Records for this exercise:
◇ ◇ ◇ ◇ ◇ ◇ ◇
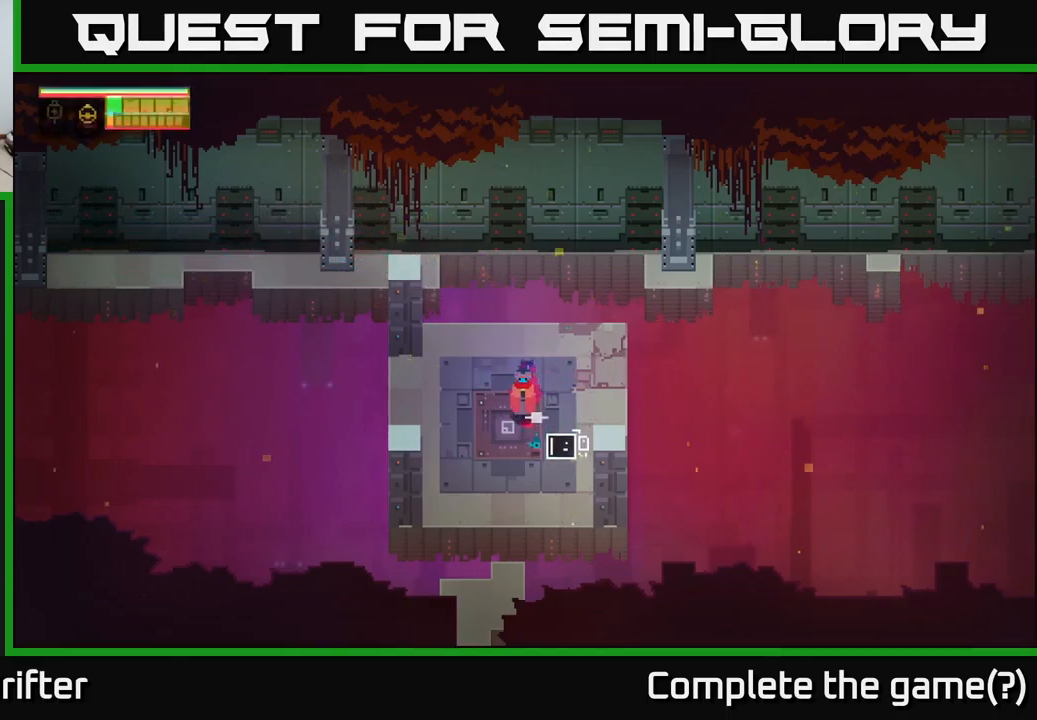
{"buttons": [], "left_stick": "center", "right_stick": "center", "events": [[17, "Y", "down"], [250, "Y", "up"], [333, "SELECT", "down"], [483, "SELECT", "up"]]}
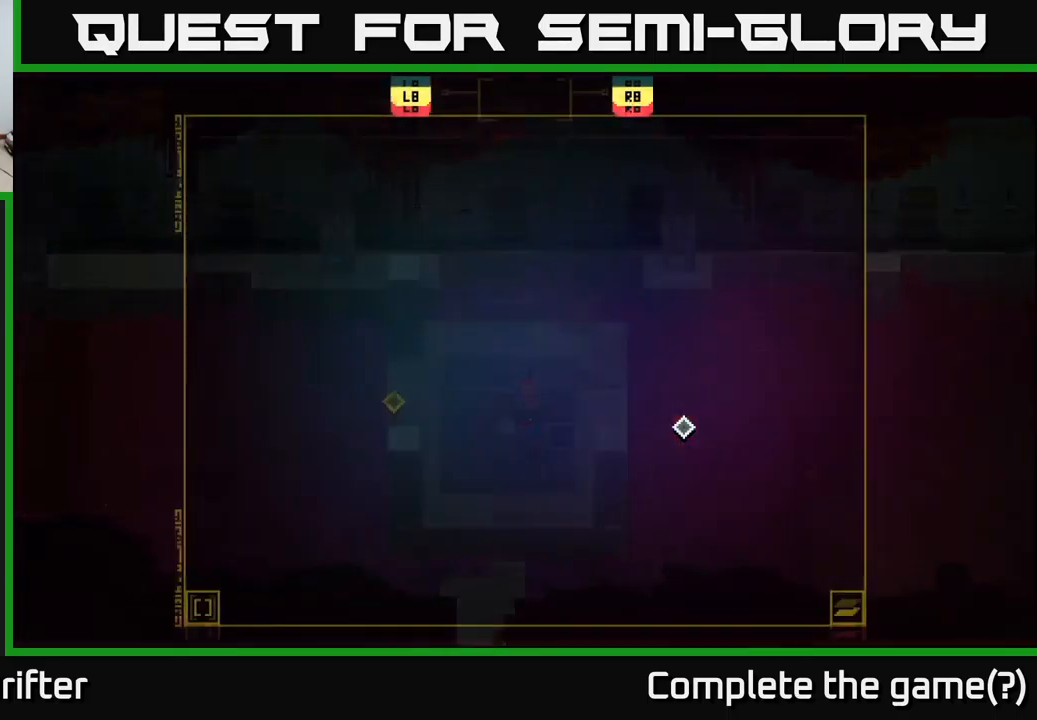
{"buttons": [], "left_stick": "center", "right_stick": "center", "events": []}
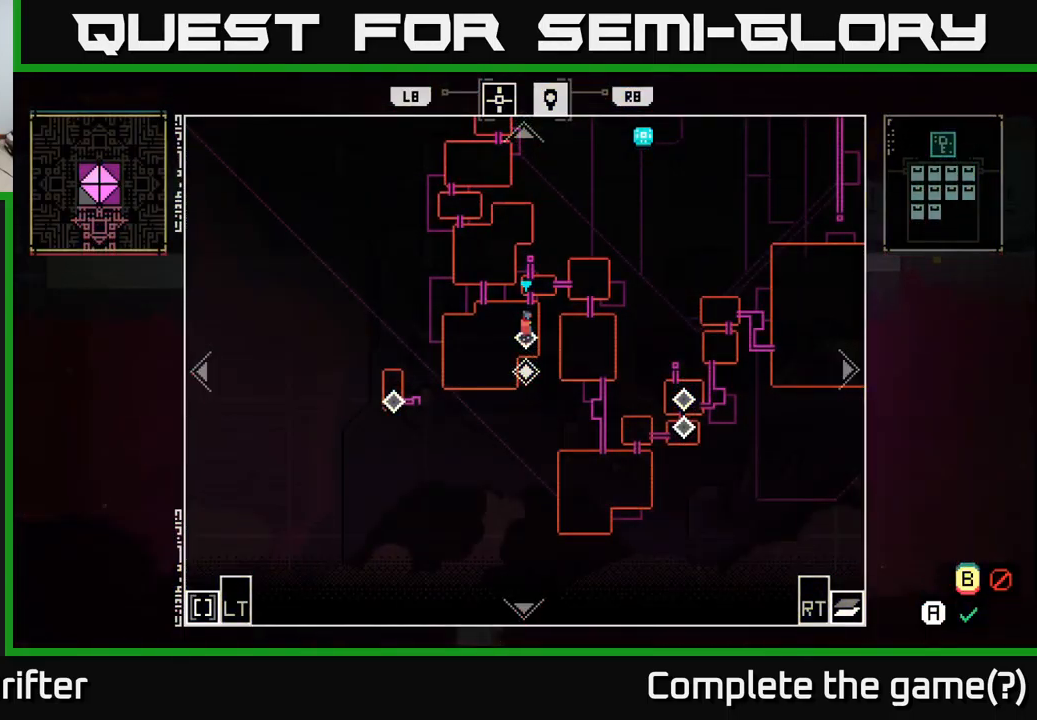
{"buttons": [], "left_stick": "center", "right_stick": "center", "events": [[317, "left_stick", "up"], [483, "left_stick", "center"]]}
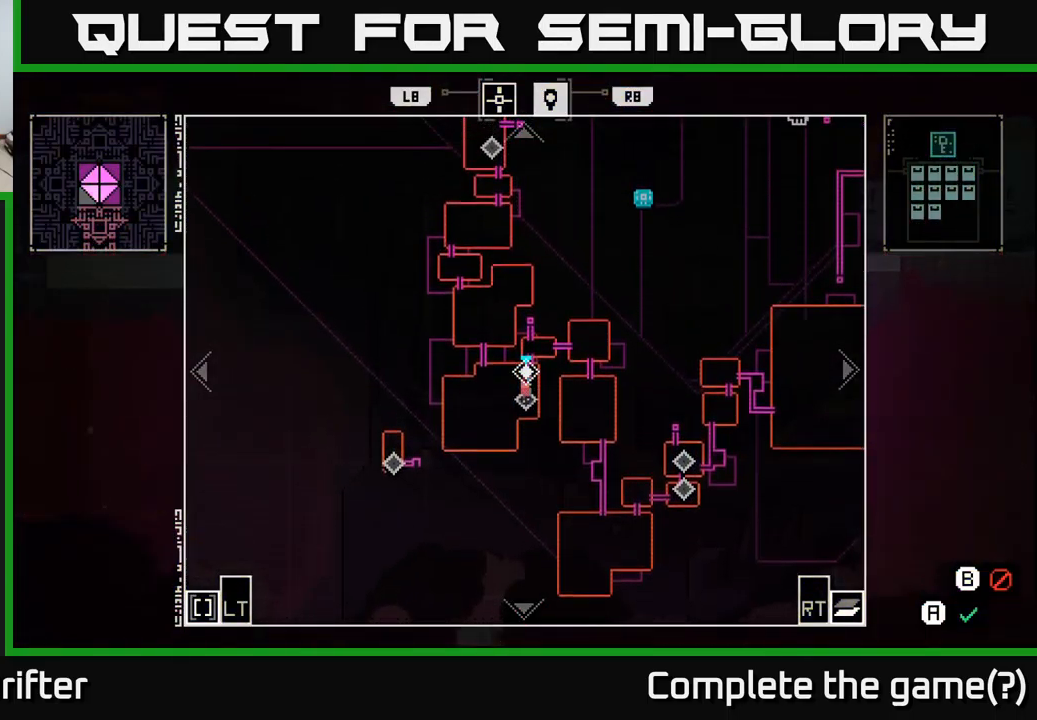
{"buttons": [], "left_stick": "up", "right_stick": "center", "events": [[434, "left_stick", "up"]]}
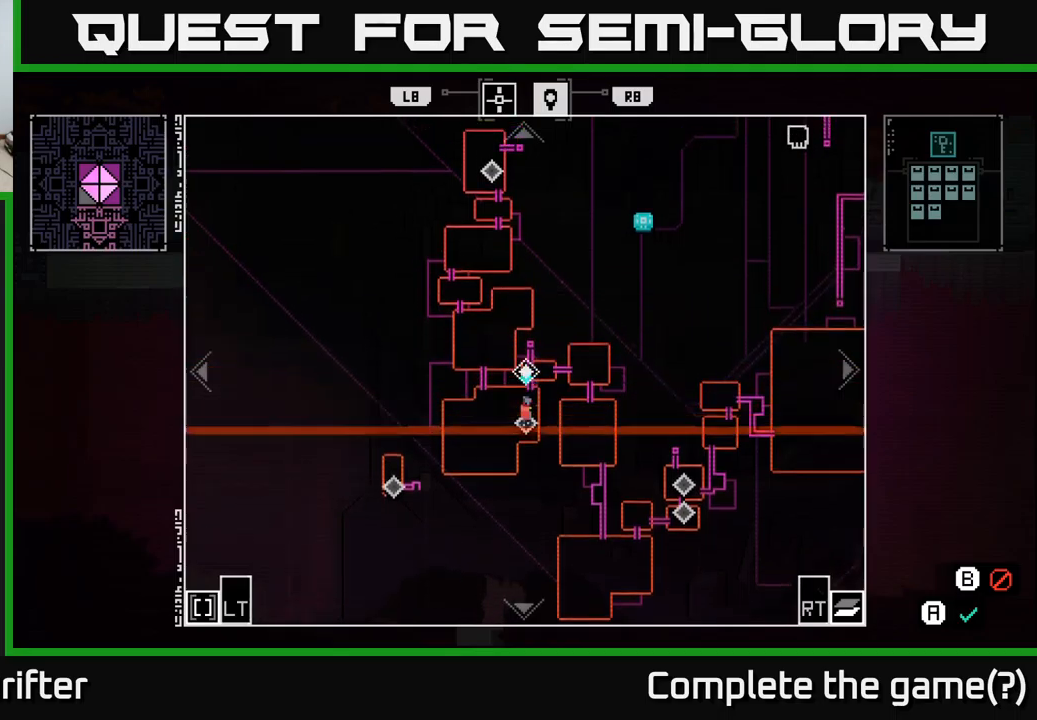
{"buttons": [], "left_stick": "center", "right_stick": "center", "events": [[100, "left_stick", "center"]]}
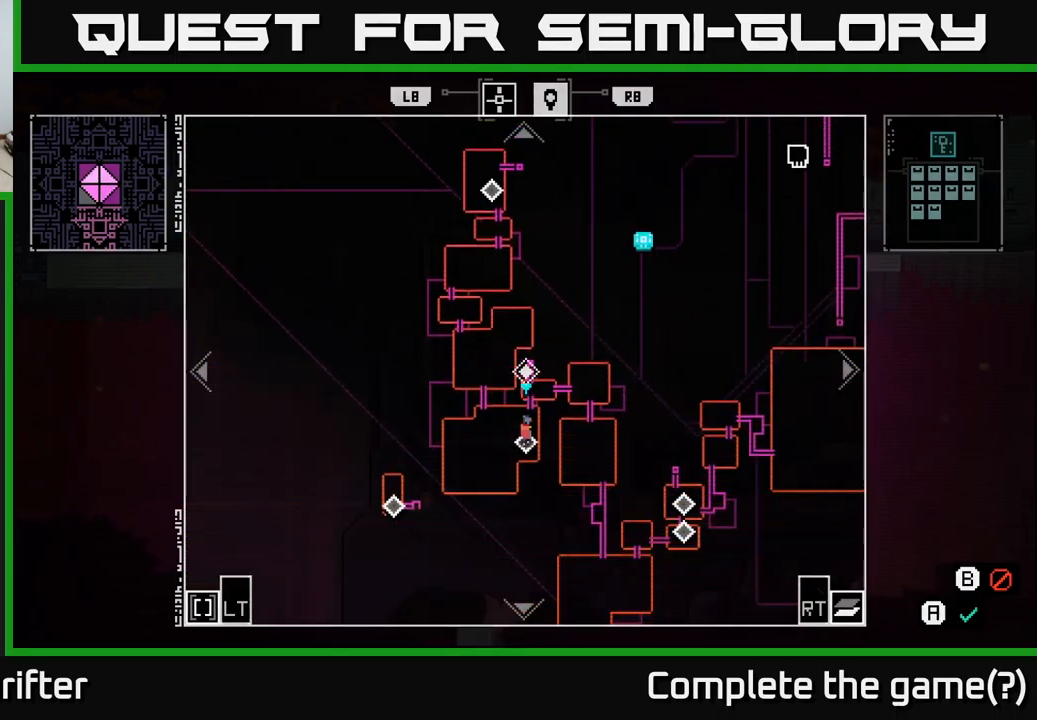
{"buttons": ["Y"], "left_stick": "center", "right_stick": "center", "events": [[267, "SELECT", "down"], [384, "SELECT", "up"], [500, "Y", "down"]]}
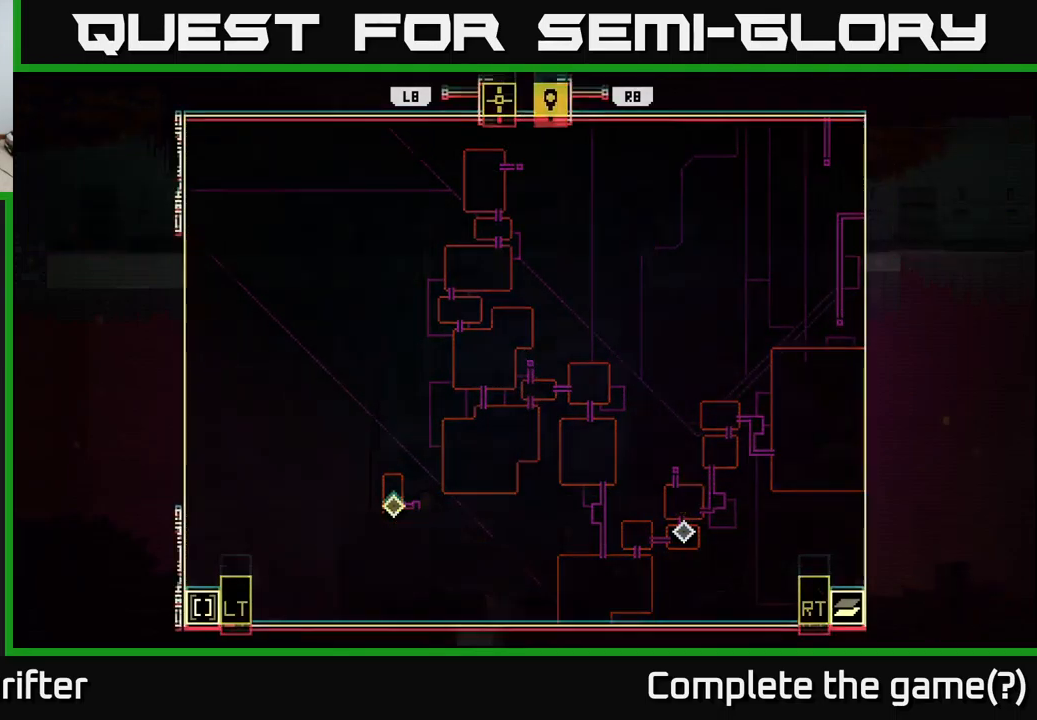
{"buttons": ["Y"], "left_stick": "center", "right_stick": "center", "events": []}
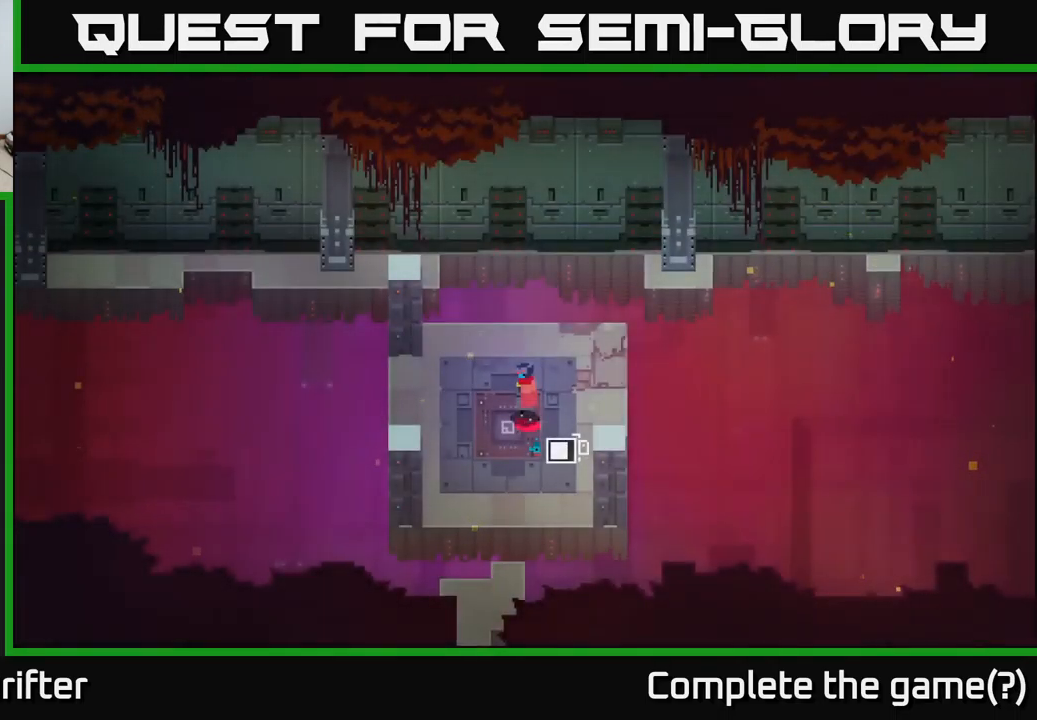
{"buttons": ["Y"], "left_stick": "center", "right_stick": "center", "events": []}
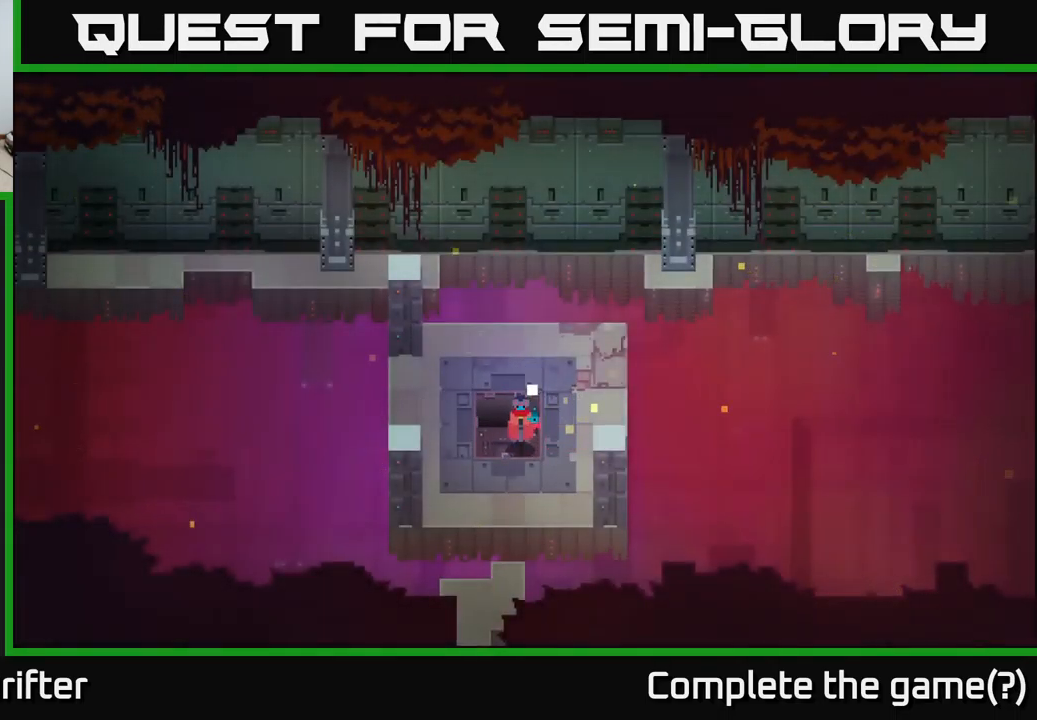
{"buttons": [], "left_stick": "center", "right_stick": "center", "events": [[400, "Y", "up"]]}
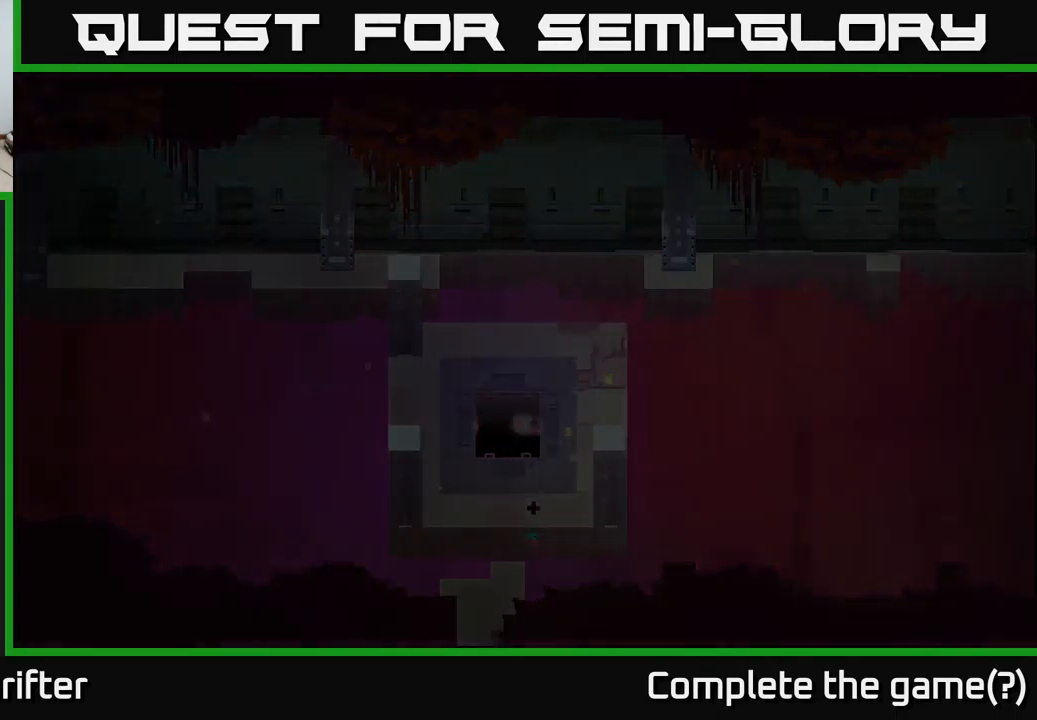
{"buttons": [], "left_stick": "center", "right_stick": "center", "events": []}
◇ ◇ ◇ ◇ ◇ ◇ ◇
Required work: Across the whole listing above, repeat each line exactly and leave out the images.

Solved problem:
{"buttons": [], "left_stick": "center", "right_stick": "center", "events": [[17, "Y", "down"], [250, "Y", "up"], [333, "SELECT", "down"], [483, "SELECT", "up"]]}
{"buttons": [], "left_stick": "center", "right_stick": "center", "events": []}
{"buttons": [], "left_stick": "center", "right_stick": "center", "events": [[317, "left_stick", "up"], [483, "left_stick", "center"]]}
{"buttons": [], "left_stick": "up", "right_stick": "center", "events": [[434, "left_stick", "up"]]}
{"buttons": [], "left_stick": "center", "right_stick": "center", "events": [[100, "left_stick", "center"]]}
{"buttons": ["Y"], "left_stick": "center", "right_stick": "center", "events": [[267, "SELECT", "down"], [384, "SELECT", "up"], [500, "Y", "down"]]}
{"buttons": ["Y"], "left_stick": "center", "right_stick": "center", "events": []}
{"buttons": ["Y"], "left_stick": "center", "right_stick": "center", "events": []}
{"buttons": [], "left_stick": "center", "right_stick": "center", "events": [[400, "Y", "up"]]}
{"buttons": [], "left_stick": "center", "right_stick": "center", "events": []}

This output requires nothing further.